If you are doing a classification (trying to model known group
assignments) then I would recommend you run all the reasonable
discrimination models (LDA, CART, etc.) and select the one with the
smallest cross-validated misclassification rate.
I think different cluster/classification methods in general will work
great for some data and fail terribly for other data -- no one approach
fits all.
Kiri also mentions perturbing data and measure the stability of the
cluster. I have been working with 'consensus methods' for the last several
months which is one way to think very rigourously about Kiri's suggestion.
I'm finding it potentially useful and am preparing a paper where we use
consensus methods to cluster tumor types in a novel (and hopefully useful)
way.
Bill
---
William D. Shannon, Ph.D.

───

Task instructions:
• 1. What parenthetical remarks appear in the post on classification methods? List every one.
• 2. Does the post on classification methods support each statement below? Answer yes or no for each, and quote the deciding words.
(a) The writer recommends choosing the discrimination model with the smallest cross-validated misclassification rate.
(b) The writer believes a single approach works for all data.
(c) The writer has been working with consensus methods for several years.

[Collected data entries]
───

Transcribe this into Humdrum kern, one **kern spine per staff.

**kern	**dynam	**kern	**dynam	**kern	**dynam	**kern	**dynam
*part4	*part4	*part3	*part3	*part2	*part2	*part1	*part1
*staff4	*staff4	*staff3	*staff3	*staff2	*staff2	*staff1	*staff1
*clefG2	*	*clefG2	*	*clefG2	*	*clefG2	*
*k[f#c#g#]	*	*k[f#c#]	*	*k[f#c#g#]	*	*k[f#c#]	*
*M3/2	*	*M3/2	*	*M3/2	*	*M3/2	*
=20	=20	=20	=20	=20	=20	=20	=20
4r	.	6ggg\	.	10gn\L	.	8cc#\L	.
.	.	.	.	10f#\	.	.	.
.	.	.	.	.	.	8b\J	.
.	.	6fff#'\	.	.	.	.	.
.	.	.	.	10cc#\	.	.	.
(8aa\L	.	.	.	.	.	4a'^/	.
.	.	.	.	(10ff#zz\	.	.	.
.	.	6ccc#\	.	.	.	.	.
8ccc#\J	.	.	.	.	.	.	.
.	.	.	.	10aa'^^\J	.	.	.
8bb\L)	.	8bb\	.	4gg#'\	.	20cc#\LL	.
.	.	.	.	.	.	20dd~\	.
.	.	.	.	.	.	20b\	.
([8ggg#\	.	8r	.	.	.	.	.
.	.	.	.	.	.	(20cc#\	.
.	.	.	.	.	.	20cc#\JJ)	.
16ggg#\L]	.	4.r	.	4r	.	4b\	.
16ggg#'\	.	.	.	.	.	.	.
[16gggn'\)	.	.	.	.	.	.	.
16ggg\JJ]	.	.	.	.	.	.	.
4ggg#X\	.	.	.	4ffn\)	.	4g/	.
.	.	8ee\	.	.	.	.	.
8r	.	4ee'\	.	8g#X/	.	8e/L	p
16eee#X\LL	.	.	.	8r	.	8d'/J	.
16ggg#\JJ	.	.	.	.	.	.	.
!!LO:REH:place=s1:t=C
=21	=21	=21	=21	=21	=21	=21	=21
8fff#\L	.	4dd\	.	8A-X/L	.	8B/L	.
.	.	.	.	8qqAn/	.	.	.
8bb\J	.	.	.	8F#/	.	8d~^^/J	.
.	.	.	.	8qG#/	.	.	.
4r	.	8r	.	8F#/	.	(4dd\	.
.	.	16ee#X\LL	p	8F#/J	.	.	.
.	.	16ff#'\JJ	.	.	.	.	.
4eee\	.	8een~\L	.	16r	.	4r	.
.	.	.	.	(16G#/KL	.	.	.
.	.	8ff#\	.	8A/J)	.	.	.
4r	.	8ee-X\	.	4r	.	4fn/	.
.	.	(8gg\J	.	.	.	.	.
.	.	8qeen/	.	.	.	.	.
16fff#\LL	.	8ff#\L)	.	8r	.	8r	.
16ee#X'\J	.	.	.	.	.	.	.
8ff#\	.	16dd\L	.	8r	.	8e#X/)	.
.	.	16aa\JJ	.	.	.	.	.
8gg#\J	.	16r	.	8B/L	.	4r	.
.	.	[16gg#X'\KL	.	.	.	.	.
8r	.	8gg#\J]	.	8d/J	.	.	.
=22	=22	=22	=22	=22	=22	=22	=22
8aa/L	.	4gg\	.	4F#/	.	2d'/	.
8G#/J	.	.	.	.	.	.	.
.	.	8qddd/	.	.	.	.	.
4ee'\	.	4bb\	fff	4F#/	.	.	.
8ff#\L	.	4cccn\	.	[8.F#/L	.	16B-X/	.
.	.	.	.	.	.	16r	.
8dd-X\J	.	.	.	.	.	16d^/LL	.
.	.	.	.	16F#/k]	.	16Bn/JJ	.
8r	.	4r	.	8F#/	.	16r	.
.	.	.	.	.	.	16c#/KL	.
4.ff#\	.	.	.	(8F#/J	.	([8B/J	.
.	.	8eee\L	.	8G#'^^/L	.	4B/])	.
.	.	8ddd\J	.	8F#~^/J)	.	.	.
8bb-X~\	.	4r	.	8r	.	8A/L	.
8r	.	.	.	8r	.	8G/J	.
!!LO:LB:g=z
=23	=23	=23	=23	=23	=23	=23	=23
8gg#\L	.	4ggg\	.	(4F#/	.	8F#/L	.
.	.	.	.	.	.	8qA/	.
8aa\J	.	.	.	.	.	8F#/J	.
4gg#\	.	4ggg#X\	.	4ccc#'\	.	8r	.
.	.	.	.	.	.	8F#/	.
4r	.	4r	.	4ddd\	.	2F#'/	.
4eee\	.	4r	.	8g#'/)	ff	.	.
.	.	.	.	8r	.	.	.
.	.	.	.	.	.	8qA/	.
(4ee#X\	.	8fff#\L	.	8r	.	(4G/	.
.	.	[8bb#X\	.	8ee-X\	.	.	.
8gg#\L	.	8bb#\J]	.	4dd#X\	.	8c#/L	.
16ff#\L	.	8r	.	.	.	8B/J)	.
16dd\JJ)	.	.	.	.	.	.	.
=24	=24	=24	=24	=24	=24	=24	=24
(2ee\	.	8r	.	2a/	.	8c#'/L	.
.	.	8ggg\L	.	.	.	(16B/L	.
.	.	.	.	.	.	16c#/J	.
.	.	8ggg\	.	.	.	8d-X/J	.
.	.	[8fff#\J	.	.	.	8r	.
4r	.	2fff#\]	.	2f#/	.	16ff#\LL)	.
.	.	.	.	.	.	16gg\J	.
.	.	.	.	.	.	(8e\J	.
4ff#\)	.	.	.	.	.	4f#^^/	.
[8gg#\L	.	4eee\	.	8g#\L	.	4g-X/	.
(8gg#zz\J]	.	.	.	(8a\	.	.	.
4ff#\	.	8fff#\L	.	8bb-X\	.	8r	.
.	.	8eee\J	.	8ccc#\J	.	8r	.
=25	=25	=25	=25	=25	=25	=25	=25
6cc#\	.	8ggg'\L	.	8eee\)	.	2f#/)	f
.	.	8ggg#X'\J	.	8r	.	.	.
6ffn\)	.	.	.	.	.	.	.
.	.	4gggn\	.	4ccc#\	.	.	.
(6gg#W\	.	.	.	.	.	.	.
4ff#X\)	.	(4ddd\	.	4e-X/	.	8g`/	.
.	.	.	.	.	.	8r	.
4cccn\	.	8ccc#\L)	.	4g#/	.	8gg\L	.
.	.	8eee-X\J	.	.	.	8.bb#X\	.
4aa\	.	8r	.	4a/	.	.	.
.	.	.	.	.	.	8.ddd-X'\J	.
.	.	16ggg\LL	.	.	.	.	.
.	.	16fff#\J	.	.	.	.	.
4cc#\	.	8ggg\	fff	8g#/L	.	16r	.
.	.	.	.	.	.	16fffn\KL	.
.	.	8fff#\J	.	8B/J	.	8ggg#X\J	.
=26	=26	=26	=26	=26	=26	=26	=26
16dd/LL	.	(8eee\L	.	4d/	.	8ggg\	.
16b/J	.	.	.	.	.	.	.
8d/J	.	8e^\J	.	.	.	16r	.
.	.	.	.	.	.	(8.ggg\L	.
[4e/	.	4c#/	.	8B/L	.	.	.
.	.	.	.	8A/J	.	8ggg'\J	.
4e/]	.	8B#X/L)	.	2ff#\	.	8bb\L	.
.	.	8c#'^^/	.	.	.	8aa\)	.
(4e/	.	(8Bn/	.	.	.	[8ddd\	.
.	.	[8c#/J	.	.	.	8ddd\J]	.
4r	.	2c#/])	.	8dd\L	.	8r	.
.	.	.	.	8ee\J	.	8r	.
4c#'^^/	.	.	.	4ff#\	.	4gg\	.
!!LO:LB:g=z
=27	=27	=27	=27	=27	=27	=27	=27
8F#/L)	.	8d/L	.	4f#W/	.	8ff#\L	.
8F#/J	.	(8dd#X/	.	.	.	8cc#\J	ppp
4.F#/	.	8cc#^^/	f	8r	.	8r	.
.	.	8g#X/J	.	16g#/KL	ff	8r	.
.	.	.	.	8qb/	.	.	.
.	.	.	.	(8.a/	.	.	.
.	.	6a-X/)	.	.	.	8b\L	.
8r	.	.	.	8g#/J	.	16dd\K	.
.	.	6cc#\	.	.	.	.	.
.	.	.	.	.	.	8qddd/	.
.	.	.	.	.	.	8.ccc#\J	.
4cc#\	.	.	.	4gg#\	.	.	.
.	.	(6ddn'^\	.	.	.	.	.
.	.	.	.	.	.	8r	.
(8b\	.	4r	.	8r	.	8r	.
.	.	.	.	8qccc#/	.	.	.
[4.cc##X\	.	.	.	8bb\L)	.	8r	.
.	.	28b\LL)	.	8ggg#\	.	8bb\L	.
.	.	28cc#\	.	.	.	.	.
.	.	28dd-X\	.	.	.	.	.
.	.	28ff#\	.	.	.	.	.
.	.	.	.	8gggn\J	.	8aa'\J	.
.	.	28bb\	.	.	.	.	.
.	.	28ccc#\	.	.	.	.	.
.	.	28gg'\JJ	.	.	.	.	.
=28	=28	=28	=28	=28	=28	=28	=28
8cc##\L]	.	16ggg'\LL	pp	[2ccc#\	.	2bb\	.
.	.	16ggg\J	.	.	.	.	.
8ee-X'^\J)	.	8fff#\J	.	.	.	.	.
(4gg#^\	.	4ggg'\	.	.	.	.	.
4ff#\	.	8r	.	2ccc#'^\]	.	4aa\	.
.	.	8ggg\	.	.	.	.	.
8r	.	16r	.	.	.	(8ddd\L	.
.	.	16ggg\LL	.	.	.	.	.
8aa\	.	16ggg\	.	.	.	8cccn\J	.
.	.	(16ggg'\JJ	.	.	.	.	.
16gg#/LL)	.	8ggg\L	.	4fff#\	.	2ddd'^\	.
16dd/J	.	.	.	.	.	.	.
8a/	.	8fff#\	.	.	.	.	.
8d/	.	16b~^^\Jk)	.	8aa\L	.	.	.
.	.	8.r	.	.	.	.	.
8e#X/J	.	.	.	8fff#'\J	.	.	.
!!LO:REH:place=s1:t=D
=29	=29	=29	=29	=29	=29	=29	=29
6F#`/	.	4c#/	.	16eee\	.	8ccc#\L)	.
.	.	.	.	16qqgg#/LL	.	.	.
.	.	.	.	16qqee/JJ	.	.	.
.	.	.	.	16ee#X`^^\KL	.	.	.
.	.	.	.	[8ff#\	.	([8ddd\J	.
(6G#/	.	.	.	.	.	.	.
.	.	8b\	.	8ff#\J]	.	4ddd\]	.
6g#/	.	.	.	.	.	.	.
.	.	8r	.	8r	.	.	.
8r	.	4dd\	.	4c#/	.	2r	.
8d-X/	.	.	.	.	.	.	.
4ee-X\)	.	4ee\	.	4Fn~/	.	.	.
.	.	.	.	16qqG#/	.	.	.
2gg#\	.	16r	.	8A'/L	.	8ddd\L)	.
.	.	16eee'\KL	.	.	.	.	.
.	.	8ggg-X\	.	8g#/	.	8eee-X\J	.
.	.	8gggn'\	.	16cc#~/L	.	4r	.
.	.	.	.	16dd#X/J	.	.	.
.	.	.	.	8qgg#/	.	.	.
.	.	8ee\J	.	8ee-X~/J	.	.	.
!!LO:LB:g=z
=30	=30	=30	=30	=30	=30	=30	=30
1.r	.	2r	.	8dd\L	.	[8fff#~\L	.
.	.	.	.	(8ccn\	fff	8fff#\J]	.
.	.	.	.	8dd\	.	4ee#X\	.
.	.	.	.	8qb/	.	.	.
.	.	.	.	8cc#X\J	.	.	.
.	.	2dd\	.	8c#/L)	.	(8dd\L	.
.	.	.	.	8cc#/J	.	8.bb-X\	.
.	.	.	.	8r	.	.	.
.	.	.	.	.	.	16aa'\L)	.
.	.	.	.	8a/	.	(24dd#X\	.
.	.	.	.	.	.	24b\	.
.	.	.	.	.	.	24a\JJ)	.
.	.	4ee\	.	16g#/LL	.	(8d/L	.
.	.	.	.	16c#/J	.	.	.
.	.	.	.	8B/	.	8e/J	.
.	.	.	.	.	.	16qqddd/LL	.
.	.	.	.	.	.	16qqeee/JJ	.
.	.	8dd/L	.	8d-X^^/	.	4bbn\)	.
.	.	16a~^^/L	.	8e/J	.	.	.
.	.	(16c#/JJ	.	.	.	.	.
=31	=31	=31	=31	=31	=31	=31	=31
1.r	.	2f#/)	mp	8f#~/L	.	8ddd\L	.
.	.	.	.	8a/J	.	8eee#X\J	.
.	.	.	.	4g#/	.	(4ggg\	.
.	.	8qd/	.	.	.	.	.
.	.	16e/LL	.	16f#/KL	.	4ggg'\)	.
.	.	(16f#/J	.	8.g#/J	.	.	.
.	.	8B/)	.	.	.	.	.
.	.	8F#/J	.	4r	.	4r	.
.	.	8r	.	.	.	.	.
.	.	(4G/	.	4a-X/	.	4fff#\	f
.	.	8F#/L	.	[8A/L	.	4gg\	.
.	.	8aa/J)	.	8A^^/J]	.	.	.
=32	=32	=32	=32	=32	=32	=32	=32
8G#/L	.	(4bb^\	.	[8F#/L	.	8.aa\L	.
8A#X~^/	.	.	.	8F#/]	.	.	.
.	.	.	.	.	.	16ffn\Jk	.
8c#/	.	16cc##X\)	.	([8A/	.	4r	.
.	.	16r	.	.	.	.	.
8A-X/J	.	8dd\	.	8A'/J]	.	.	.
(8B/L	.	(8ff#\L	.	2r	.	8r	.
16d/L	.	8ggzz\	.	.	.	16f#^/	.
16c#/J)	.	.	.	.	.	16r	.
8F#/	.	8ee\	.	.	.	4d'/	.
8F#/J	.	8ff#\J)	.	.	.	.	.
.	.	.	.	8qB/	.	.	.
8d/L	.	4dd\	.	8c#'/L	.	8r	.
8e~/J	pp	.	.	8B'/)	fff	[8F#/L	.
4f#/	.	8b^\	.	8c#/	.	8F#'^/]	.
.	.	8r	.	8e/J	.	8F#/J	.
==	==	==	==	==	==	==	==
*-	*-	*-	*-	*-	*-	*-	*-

───

Answers for the exercise:
• 1.
(trying to model known group assignments)
(LDA, CART, etc.)
(and hopefully useful)

• 2.
(a) Yes: "select the one with the smallest cross-validated misclassification rate"
(b) No: "no one approach fits all"
(c) No: "I have been working with 'consensus methods' for the last several months"